文書の一部.
説明

内径計測方法およびその装置および内径計測装置用リング光照射器

【課題】本発明は、高精度でありながら、構造が簡単で、低価格な内径計測方法およびその装置および内径計測装置用リング光照射器を目的とする。
【解決手段】干渉性の高い光ビームを発散球面波にして該発散球面波から同心円状多光束干渉縞を得て、その一つをリング光として計測対象孔内に照射し、その反射リング光を撮影して得たリング像に基づいて計測対象孔の内径を計測する内径計測方法と、光源2と、発散球面波を得るレンズ3、ピンホール4と、同心円状多光束干渉縞を得るエタロン5と、一つのリング光を得るマスク6とを備えたリング光照射器1と、計測対象孔内の反射リング光を撮影する撮像器8と、撮影リング像から内径を算出する演算器10とからなる内径計測装置と、光源2と、発散球面波を得るレンズ3、ピンホール4と、同心円状多光束干渉縞を得るエタロン5と、一つのリング光を得るマスク6とからなる内径計測装置用リング光照射器。

【発明の詳細な説明】
【技術分野】
【0001】
本発明は計測対象孔の内径を計測する内径計測方法およびその装置および内径計測装置用リング光照射器に関するものである。
【背景技術】
【0002】
従来、内径測定装置としては、計測対象孔を有する筒状の測定物を支持する支持具と、光源からの光束をレンズを用いることなく順次拡径する所定幅のリング状光束あるいは少なくとも3本の光束に形成して、前記支持具で支持された測定物内で反射するように出射する光誘導器と、前記測定物内で反射されたリング状光束あるいは少なくとも3本の光束を検知し、該リング状光束あるいは少なくとも3本の光束の直径等から計測対象の内径を演算処理する受光部を備える演算処理装置とからなるものがある。また、前記内径測定装置に用いられる内径測定装置用光誘導器は、順次拡径する外周部で光を反射することができるほぼ円錐形状のスペーサと、このスペーサの外周部とリング状の隙間を介して、該スペーサの外周部を覆うように支持するカバー体と、このカバー体と前記スペーサとの間のリング状の隙間へ光を出射する、該カバー体に支持された光源とからなるものである(例えば、特許文献1参照)。

提供データ.
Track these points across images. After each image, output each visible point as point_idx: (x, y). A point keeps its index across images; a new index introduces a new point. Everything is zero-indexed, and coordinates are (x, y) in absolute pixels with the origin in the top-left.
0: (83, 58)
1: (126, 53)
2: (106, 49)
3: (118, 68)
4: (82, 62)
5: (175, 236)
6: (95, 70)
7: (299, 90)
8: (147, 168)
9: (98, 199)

==

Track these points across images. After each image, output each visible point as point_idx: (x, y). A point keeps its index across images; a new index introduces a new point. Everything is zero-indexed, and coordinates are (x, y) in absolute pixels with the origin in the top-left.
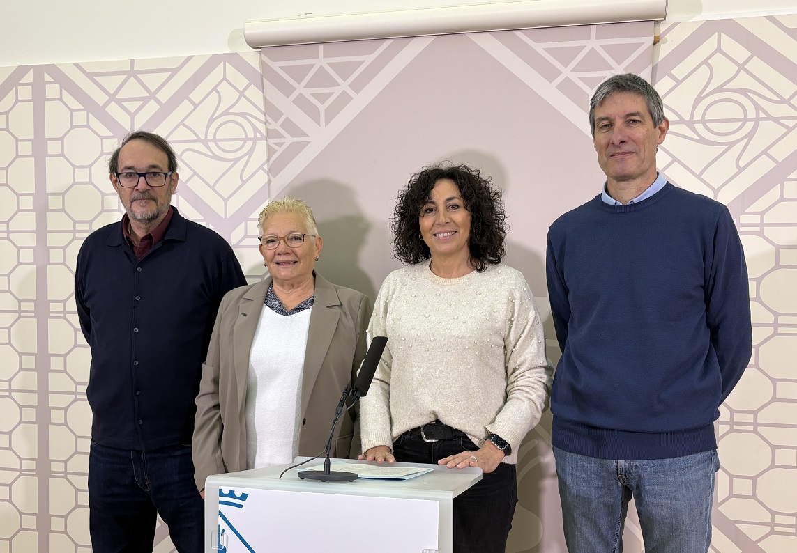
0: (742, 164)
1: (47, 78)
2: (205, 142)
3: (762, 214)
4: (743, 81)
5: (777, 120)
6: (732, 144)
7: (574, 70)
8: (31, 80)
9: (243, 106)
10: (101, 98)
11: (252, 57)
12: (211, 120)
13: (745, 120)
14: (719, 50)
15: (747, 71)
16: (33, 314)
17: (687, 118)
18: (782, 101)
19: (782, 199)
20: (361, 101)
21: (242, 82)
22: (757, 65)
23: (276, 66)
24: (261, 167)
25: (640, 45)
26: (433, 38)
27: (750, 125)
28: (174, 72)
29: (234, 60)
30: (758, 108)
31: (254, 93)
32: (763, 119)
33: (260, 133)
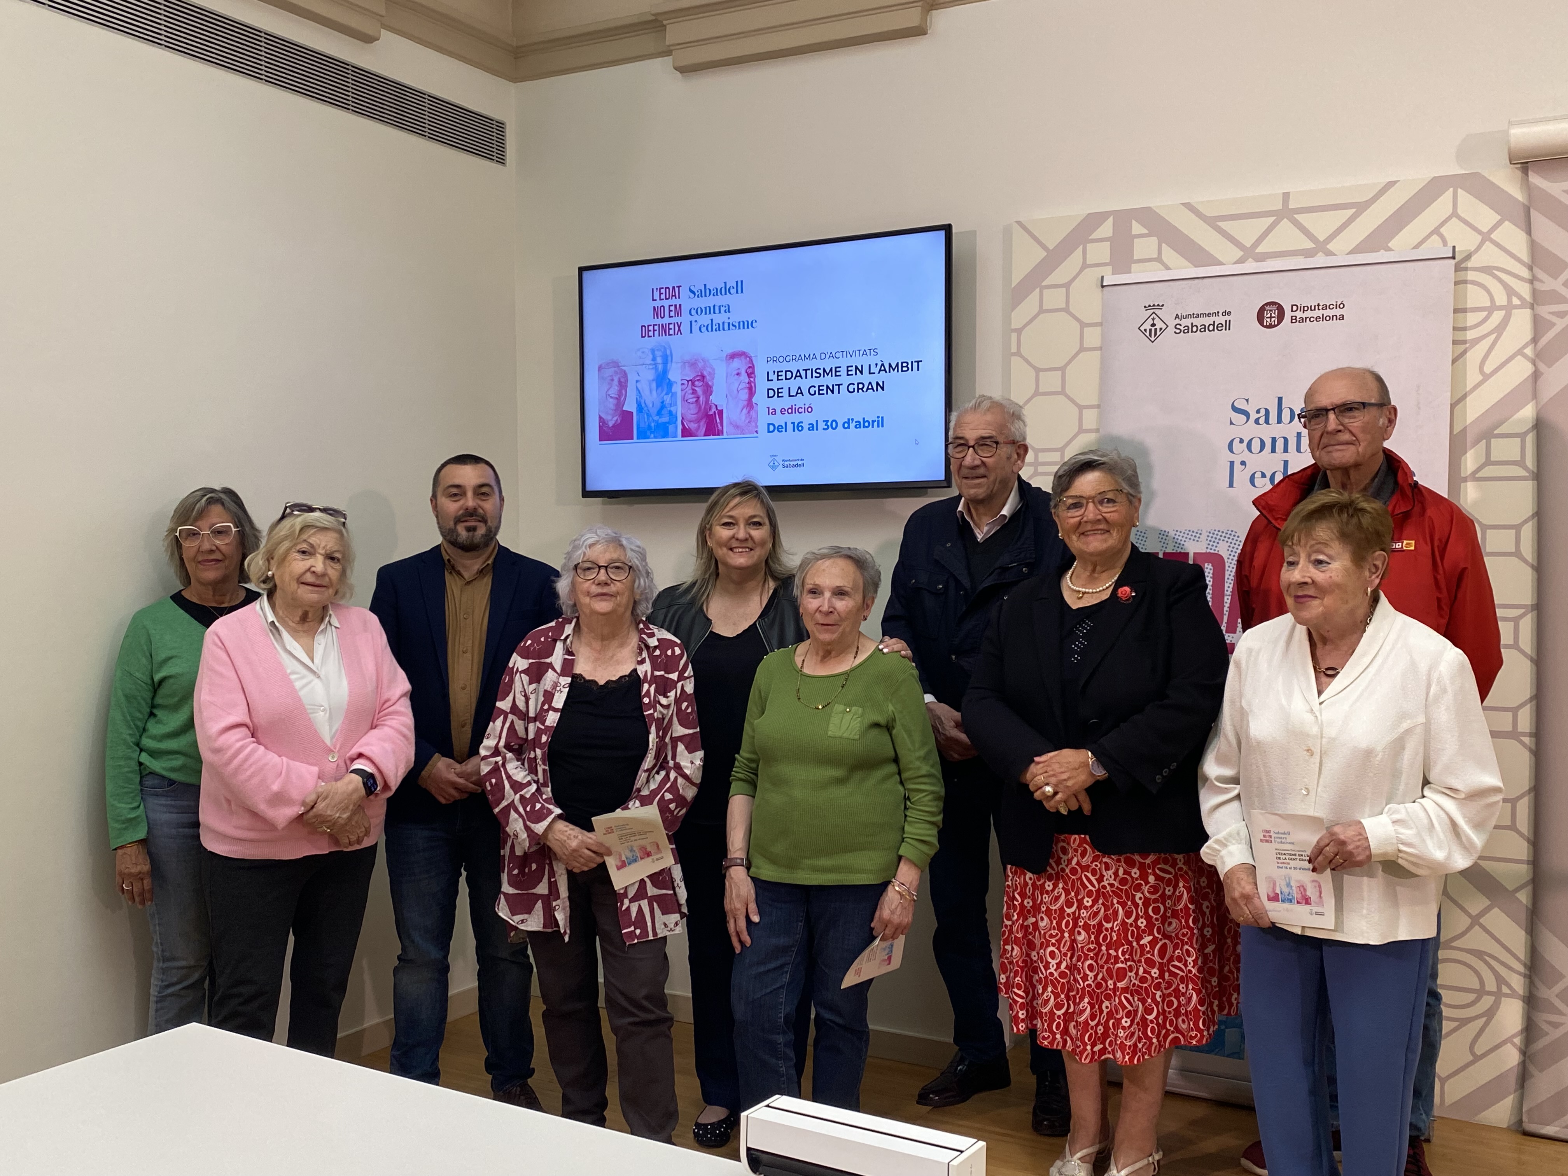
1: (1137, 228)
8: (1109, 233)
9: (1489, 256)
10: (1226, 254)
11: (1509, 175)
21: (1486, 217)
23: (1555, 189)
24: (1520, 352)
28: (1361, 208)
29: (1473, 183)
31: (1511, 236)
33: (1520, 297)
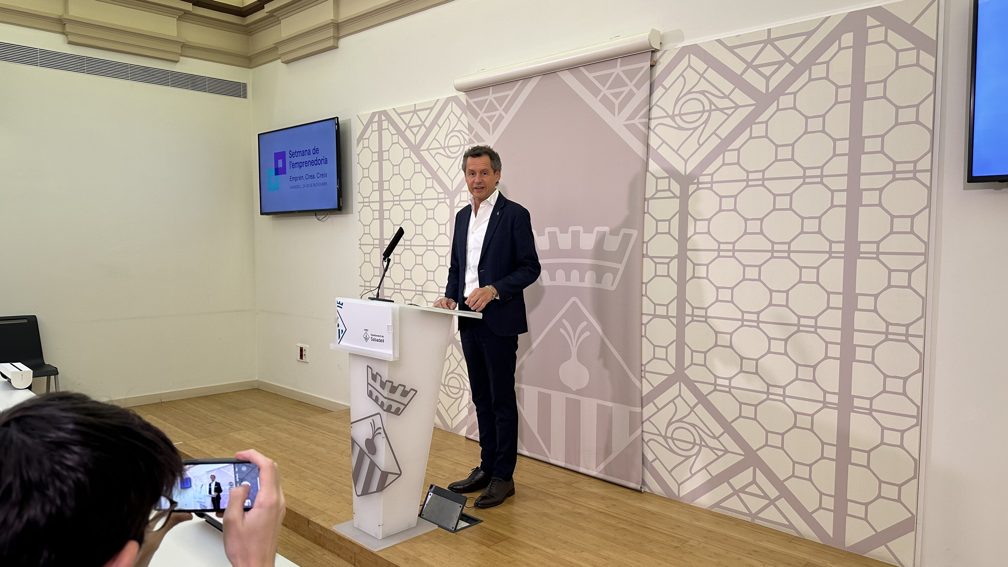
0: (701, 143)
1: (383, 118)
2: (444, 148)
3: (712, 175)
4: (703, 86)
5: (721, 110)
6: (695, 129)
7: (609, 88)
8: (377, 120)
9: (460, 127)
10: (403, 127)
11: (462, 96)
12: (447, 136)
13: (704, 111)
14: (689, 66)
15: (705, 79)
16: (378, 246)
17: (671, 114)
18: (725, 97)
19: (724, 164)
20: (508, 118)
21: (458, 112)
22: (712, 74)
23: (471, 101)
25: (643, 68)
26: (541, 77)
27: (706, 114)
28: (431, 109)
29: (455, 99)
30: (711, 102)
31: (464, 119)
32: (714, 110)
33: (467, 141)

課題の説明.
記録の前に置かれた内径計測についての文章を、3文で要約してください。

解答.
この文章は、高い精度を保ちつつ、構造が簡単で値段の安い内径計測方法、その装置、内径計測装置用リング光照射器を目的とした発明を説明している。その方法では、干渉性の高い光ビームを発散球面波にして同心円状の多光束干渉縞を作り、その一つをリング光として計測対象孔の中に当て、反射したリング光を撮影した像から内径を計測する。従来の内径測定装置は、光源からの光をレンズを使わずに順に広がるリング状の光束か3本以上の光束にして測定物の中で反射させ、その直径などから内径を計算するものだった。